You can obtain such splits with pandas:
df = pd.read_parquet('profiles.parquet')
groups = df.groupby('Metadata_Plate')
for plate_id, group in groups:
group.to_csv(f'{plate_id}.csv.gz', compression='gzip', index=False)
I haven't tested it, but I guess you get the idea.
Great thank you! I'm wondering more about how to generate the normalized versions of those though, such as the "augmented" and "spherized" versions that are included in the repo. @johnarevalo
You can follow the profiling recipe repo to generate the augmented profiles and to run the rest of the pipeline.

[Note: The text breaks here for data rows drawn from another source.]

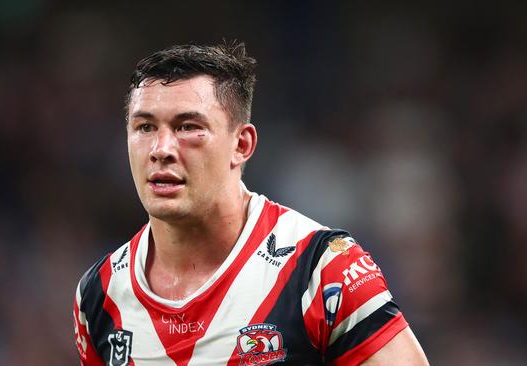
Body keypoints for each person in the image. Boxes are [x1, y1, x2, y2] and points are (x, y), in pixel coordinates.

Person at [73, 41, 429, 366]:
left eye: (188, 127)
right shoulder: (100, 294)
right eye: (145, 127)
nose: (161, 149)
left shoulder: (321, 268)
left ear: (241, 145)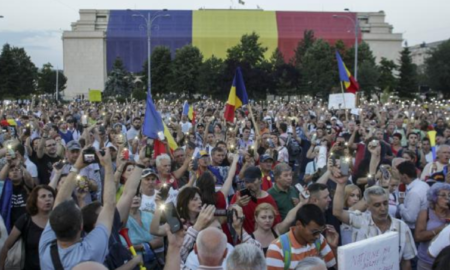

Thanks @johnarevalo, where can I find details about the pre-trained model that gets automatically downloaded? Was this model trained to classify drug perturbation type or plate? I see in the jump.json file that "label_field": "Treatment" but I also see that "targets": ["Metadata_Plate"] and I'm not quite sure which one is used for the classification label. Also was this model trained on just the JUMP1 compound data?
The train
section in jump.json
is considered only when train
operation runs. In this case we ran the profile
operation to extract features using a model pretrained with ImageNet. So any value set in train
, including the ones you mention, are ignored by DeepProfiler.
DeepProfiler relies on efficientnet library. You can check the list of available models and the details of each. DeepProfiler uses EfficientNetB0 As default.
Hello @niranjchandrasekaran, Are the (well-level) profiles from DeepProfiler available for download? Wondering where I can find them. Thank you!